A Rússia serviu-se, pela primeira vez, esta terça-feira, de um submarino localizado no Mar Mediterrâneo para bombardear a Síria. De acordo com o Ministério da Defesa russo, os ataques ao país estão a intensificar-se e, desde sexta-feira, a Rússia já lançou 1.920 bombas em território sírio.

Segundo o The Telegraph, os ataques do submarino antecederam o encontro da oposição política síria, organizada pela Arábia Saudita, que vai, esta quarta-feira, discutir uma união para enfrentar o presidente Bashar al-Assad, com o intuito de acabar a guerra que dura há quatro anos na Síria.

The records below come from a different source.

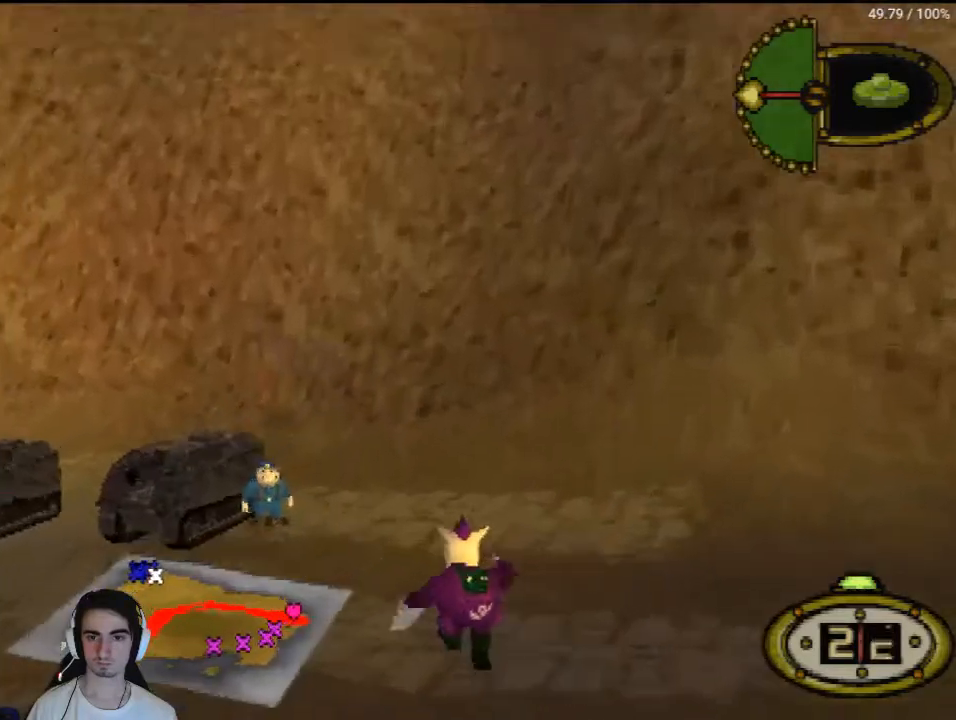
{"buttons": ["DPAD_UP", "DPAD_LEFT"], "left_stick": "center", "right_stick": "center", "events": []}
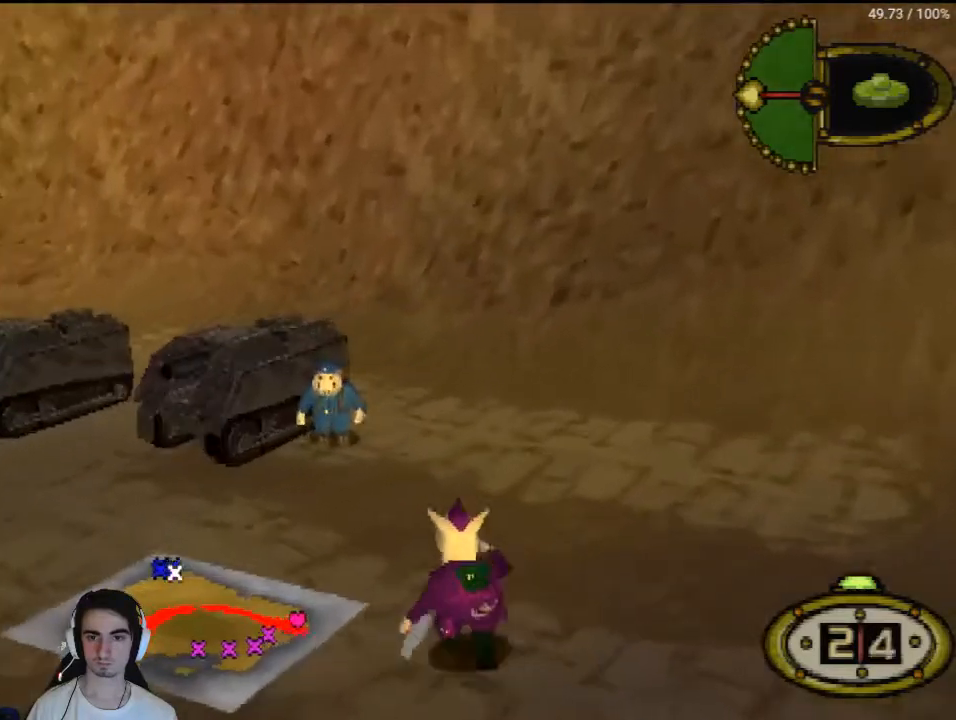
{"buttons": ["DPAD_UP"], "left_stick": "center", "right_stick": "center", "events": [[233, "DPAD_LEFT", "up"]]}
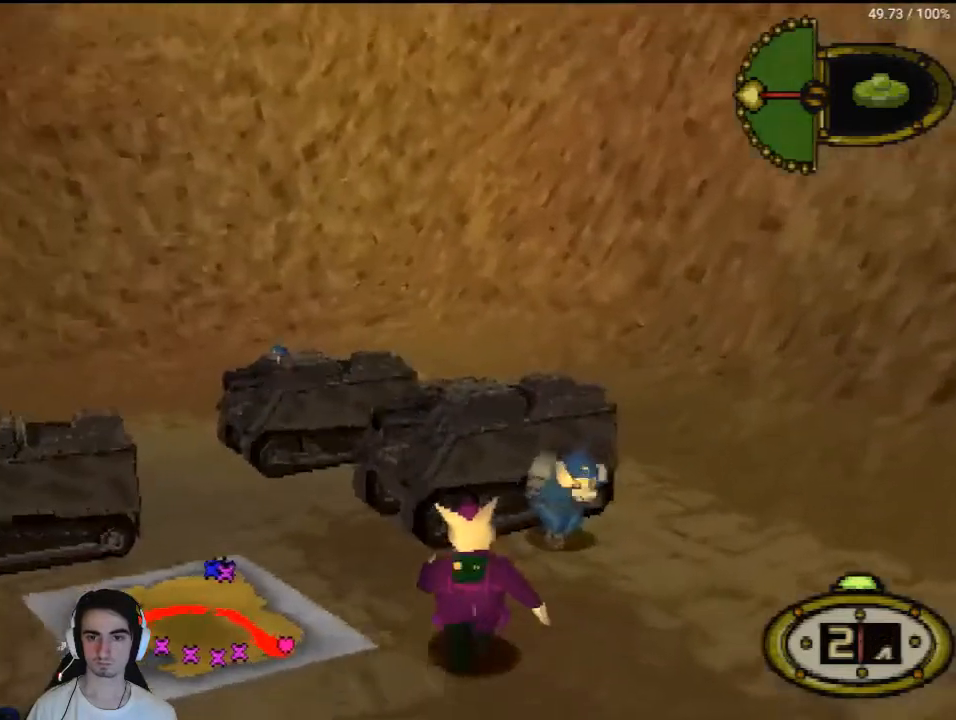
{"buttons": ["DPAD_UP"], "left_stick": "center", "right_stick": "center", "events": [[100, "SQUARE", "down"], [167, "SQUARE", "up"], [200, "TRIANGLE", "down"], [300, "TRIANGLE", "up"]]}
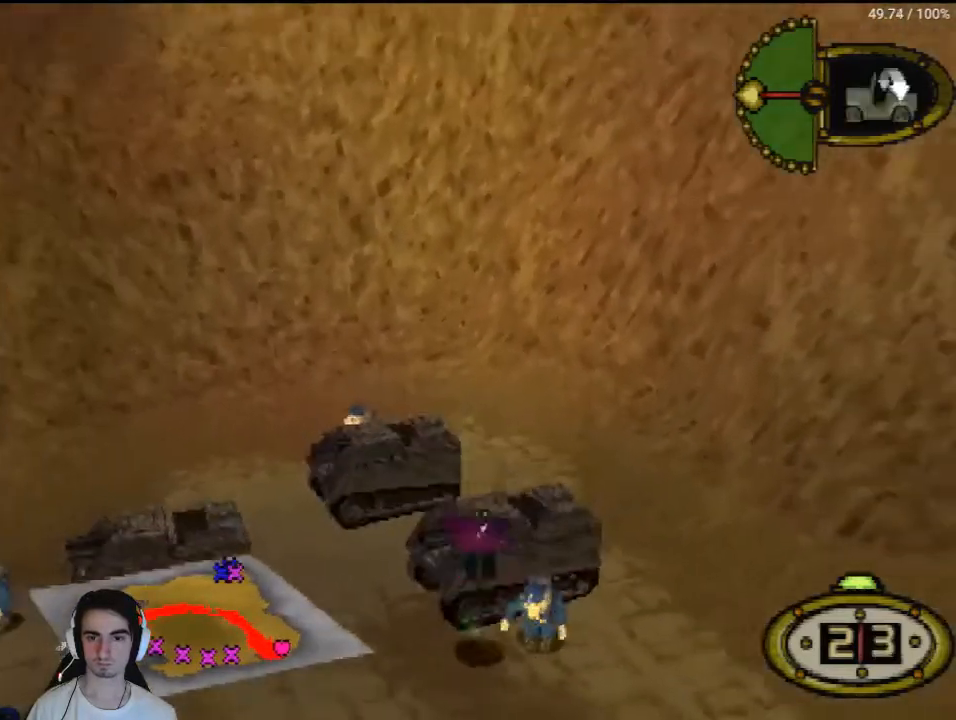
{"buttons": [], "left_stick": "center", "right_stick": "center", "events": [[200, "DPAD_UP", "up"]]}
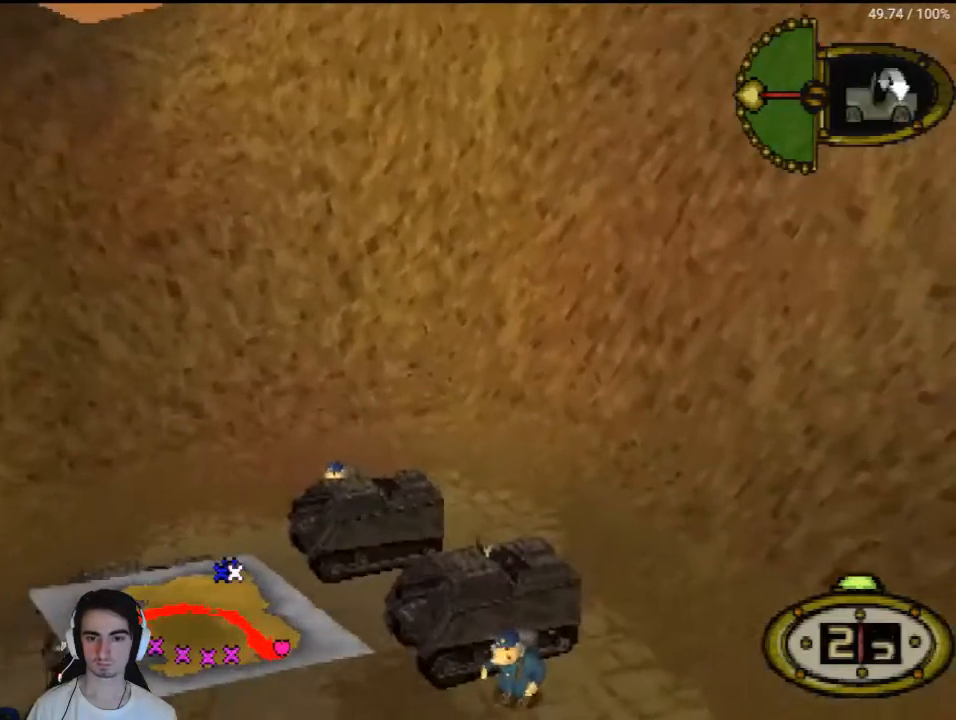
{"buttons": [], "left_stick": "center", "right_stick": "center", "events": []}
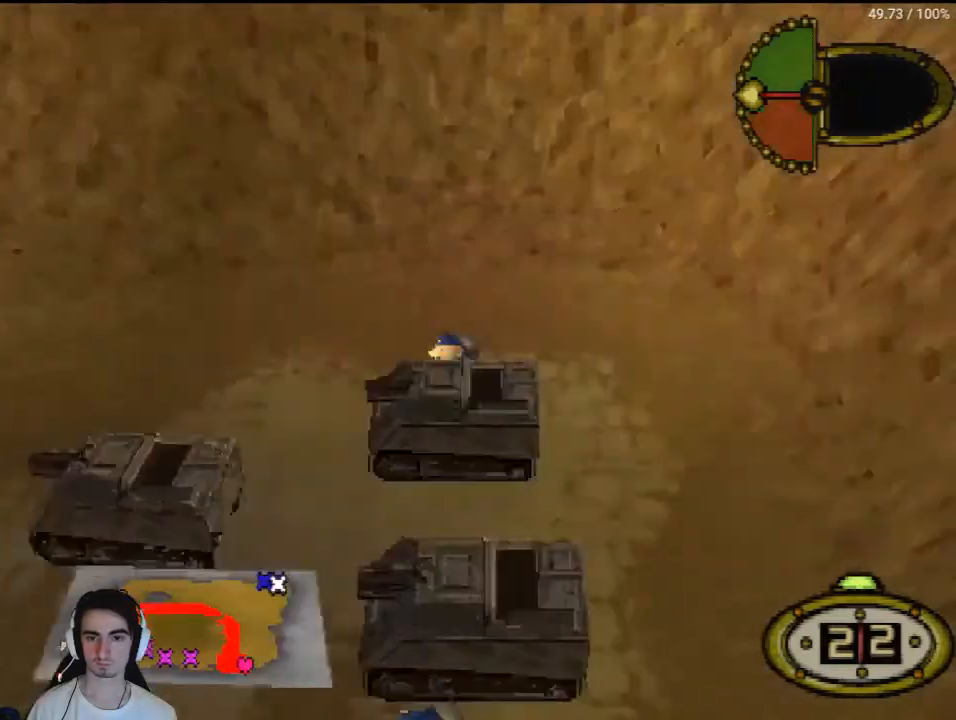
{"buttons": ["R2"], "left_stick": "center", "right_stick": "center", "events": [[33, "CIRCLE", "down"], [167, "CIRCLE", "up"], [233, "CROSS", "down"], [300, "CROSS", "up"], [367, "R2", "down"]]}
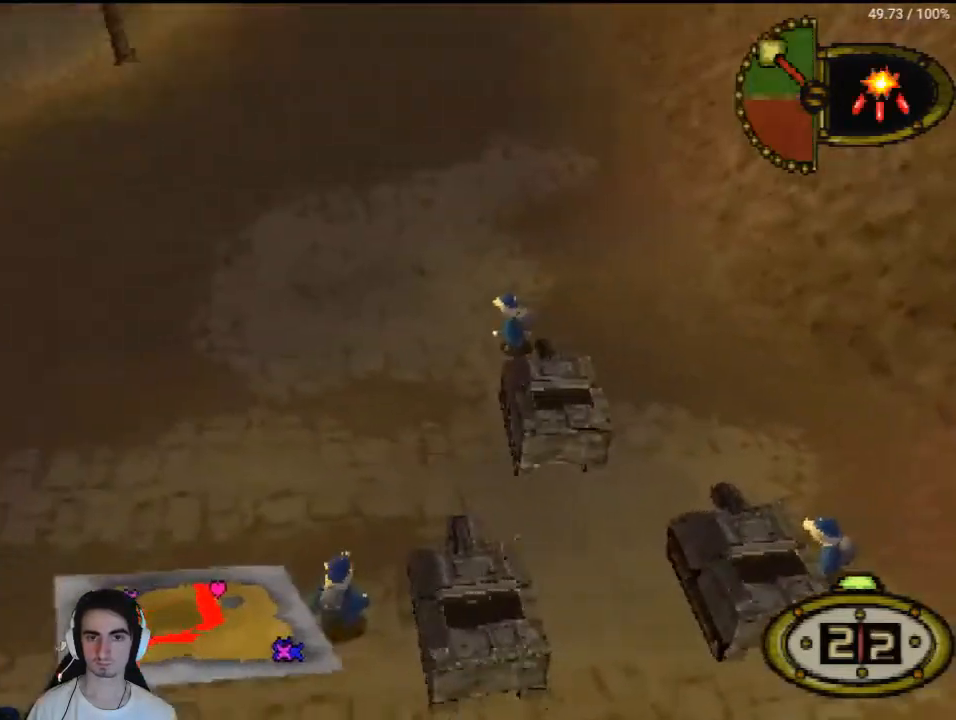
{"buttons": ["CROSS", "R2"], "left_stick": "center", "right_stick": "center", "events": [[167, "CROSS", "down"]]}
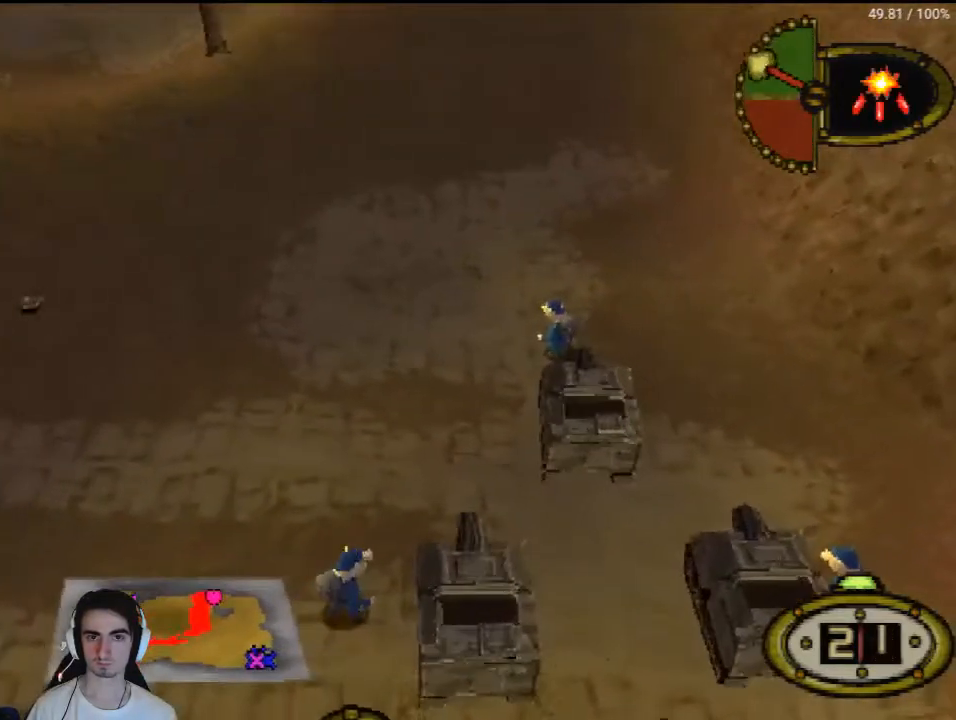
{"buttons": ["CROSS", "R2"], "left_stick": "center", "right_stick": "center", "events": [[133, "R2", "up"], [500, "R2", "down"]]}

O ministro da Defesa russo, Sergei Shoigu, afirmou, num encontro divulgado na televisão nacional da Rússia, que nos últimos dias os ataques na Síria se tinham intensificado e que os últimos bombardeamentos tinham atingido “mais de 300 alvos”.
 

“Usámos mísseis calibrados, do submarino Rostov-on-Don, a partir do Mar Mediterrâneo. Como resultado dos bem-sucedidos bombardeamentos da frota aérea e submarina, todos os alvos foram destruídos”.


Na sequência da campanha militar lançada pela Rússia no dia 30 de setembro, o ministro afirmou que nos últimos dias 1.920 bombas tinham sido lançadas na Síria, direcionadas a infraestruturas petrolíferas e depósitos de munições.

O presidente russo, Vladimir Putin disse ainda que o submarino poderia ser equipado com armas nucleares, mas que espera que espera que “nunca sejam necessárias na luta contra o terrorismo”.